Still, All About Women is true to its title (I know the legend is that it was originally called "Not All Women Are Bad"). Co-written with Korean filmmaker Kwak Jae-yong (of My Sassy Girl fame, which I'm sure one of us will write about eventually), it explores the lives of three Chinese women. It is, nominally, a romantic comedy, but the whole "romantic" element is secondary to following our three heroines.
Ou Fanfan (Zhou Xun) is a nerdy, awkward woman in her middle 20s who works at a medical clinic. She has "selective scoliosis" which causes her to go stiff any time a man touches her. Tang Lu (Kitty Zhang) is a femme fatale business woman -- she is powerful in her job and is constantly breaking men's hearts. Tie Ling (Kwai Lun-mei) is a 19-year-old Internet novelist/boxer/musician who has an imaginary boyfriend in pop star X.
The women may seem like archetypes -- the gawky woman who's actually beautiful, the cold-hearted woman who will have her heart melted and the Manic Pixie Dream Girl -- but this movie defies all expectations. While these three women do interact with men and develop relationships with them, it's more about their relationship with each other, with society and with other women. Their romances are secondary to all of that. Instead, it's a striking and hilarious portrait of what it's like to be a woman in the modern world.
I especially loved Tie Ling and her conflict with Mo Qiyan. It's obvious he wants Tie Ling to be his Manic Pixie Dream Girl -- the one who will elevate him out of his boring existence and shake up his world, but she's having absolutely none of it. As much as I love My Sassy Girl, it does feature someone who is a prototypical MPDG, at least at first, so I love this inversion and I love that Tie Ling gets her own voice and arc. Mo Qiyan is pretty much shown to be as silly as he is.
Ou Fanfan is more troubling -- she's someone who develops a pheromone to make men fall in love with her. While she's smart and savvy, her loneliness does get in her way and she's willing to mislead to get what she wants. I appreciate that she's not just some innocent nerd but actually pretty conniving, but ultimately, she's a little selfish and perhaps unlikeable. Still, her vulnerability is genuine and it's hard to blame her for what she does.
Tang Lu as the modern businesswoman is successful, but her emotional emptiness at being a metaphorical man-killer is palatable. She's not someone who needs to be tamed by true love -- she's never punished or shamed for being who she is -- but her change of heart is genuine. She does realize there are more important things than her life than worldly success.
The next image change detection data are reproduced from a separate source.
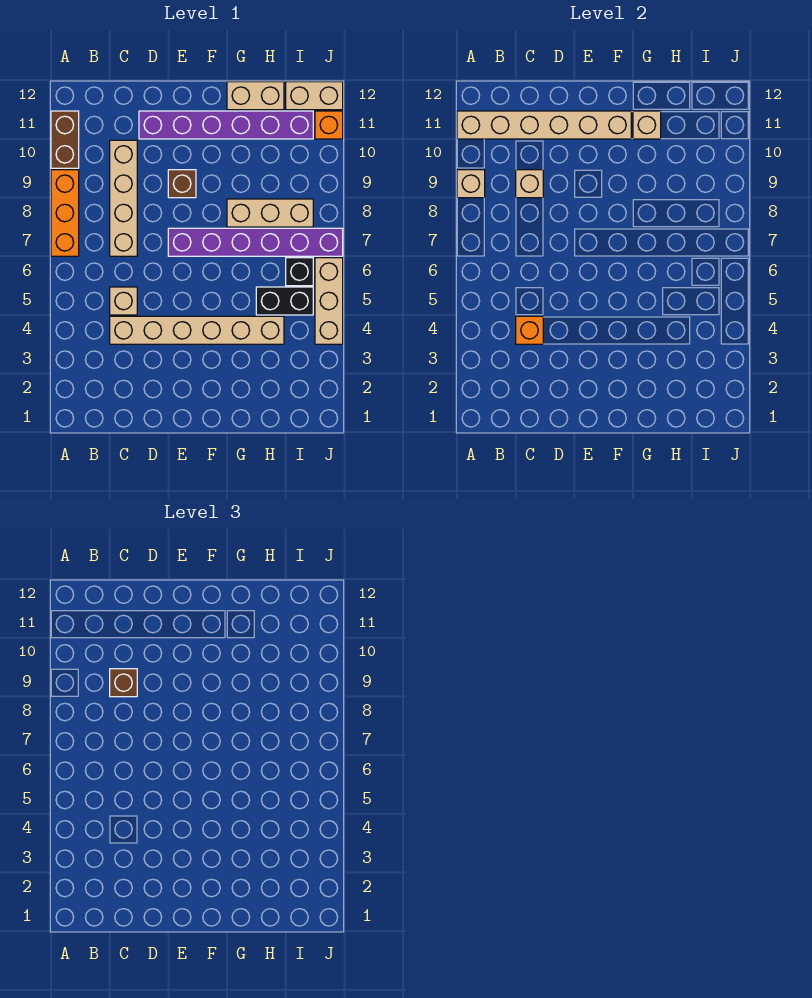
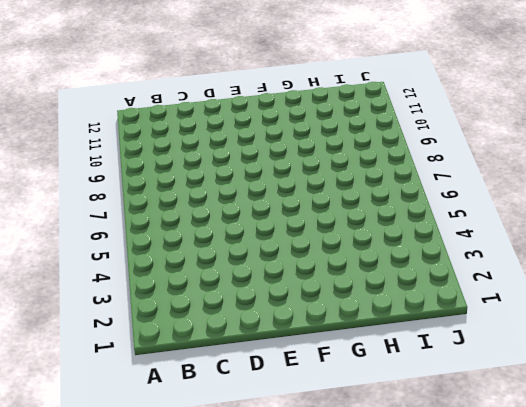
none -> orange 1x3 brick [51,170,79,256]
none -> brown 1x2 brick [51,111,79,168]
none -> tan 1x6 brick [110,316,284,344]

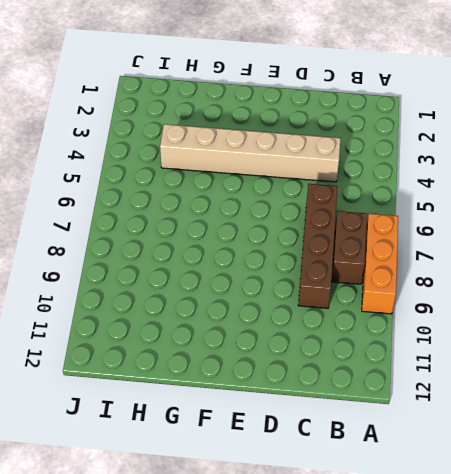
brown 1x2 brick [332,211,367,284] -> brown 1x2 brick moved to [51,111,79,168]
brown 1x4 brick [298,184,337,308] -> tan 1x4 brick [110,140,137,256]
none -> tan 1x1 brick [110,287,137,315]
none -> purple 1x6 brick [139,111,313,139]
none -> purple 1x6 brick [168,228,343,256]

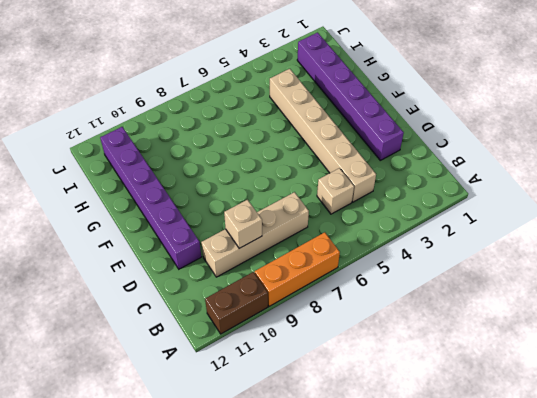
purple 1x6 brick [297,33,404,160] -> purple 1x6 brick moved to [168,228,343,256]
none -> brown 1x1 brick [168,170,196,198]
none -> tan 1x3 brick [227,199,313,227]
none -> tan 1x2 brick [227,82,284,110]

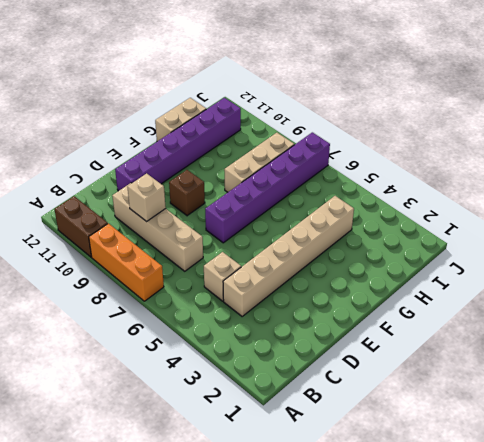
none -> black 1x2 brick [256,287,313,315]
none -> black 1x1 brick [286,258,313,286]
none -> tan 1x2 brick [286,82,343,110]

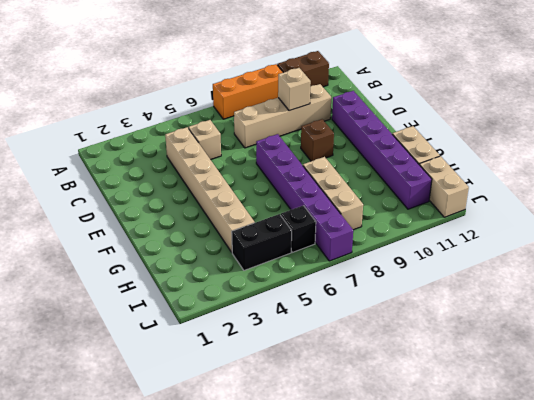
black 1x2 brick [232,214,292,270] -> black 1x2 brick turned to [256,287,313,315]
none -> tan 1x3 brick [315,258,343,344]
none -> orange 1x1 brick [315,111,343,139]
none -> tan 1x1 brick [457,170,485,198]

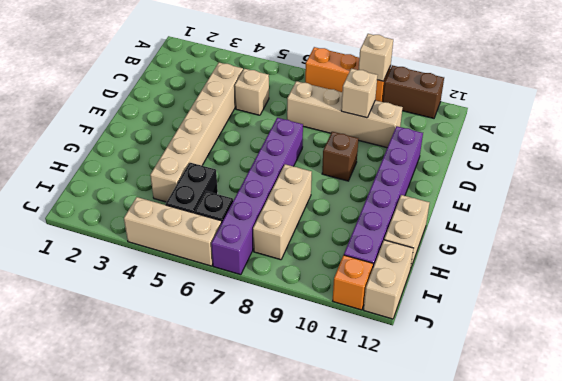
none -> tan 1x6 brick [457,111,631,139]
none -> orange 1x1 brick [516,316,543,344]
none -> tan 1x1 brick [633,111,661,139]

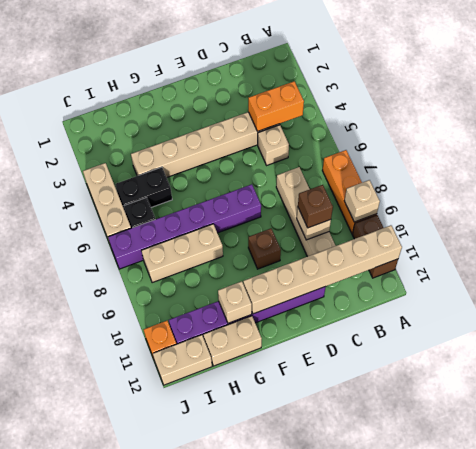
orange 1x2 brick [248,81,304,132] -> orange 1x1 brick [516,316,543,344]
While there is a plot, it's convoluted and really doesn't particularly matter. Tsui Hark handles the slapsticky moments with surprising grace (Kitty Zhang plays several characters and is a fearless comedian). I can see how the more ridiculous elements of this movie might put some people off, but I definitely prefer the aesthetic here to your standard U.S. romantic comedy.
And that's kind of the thing for me -- I don't dislike romantic comedies, but they always seem to present women in a less-than-satisfactory light. Asian romantic comedies often seem to do better on this account -- it's not just about falling in love but how the characters develop as people. I want to see more of that.
All About Women was made by two men, but it understands women's perspective well. If you're put off by the kinds of movies Katherine Heigl typically stars in, seek this one out.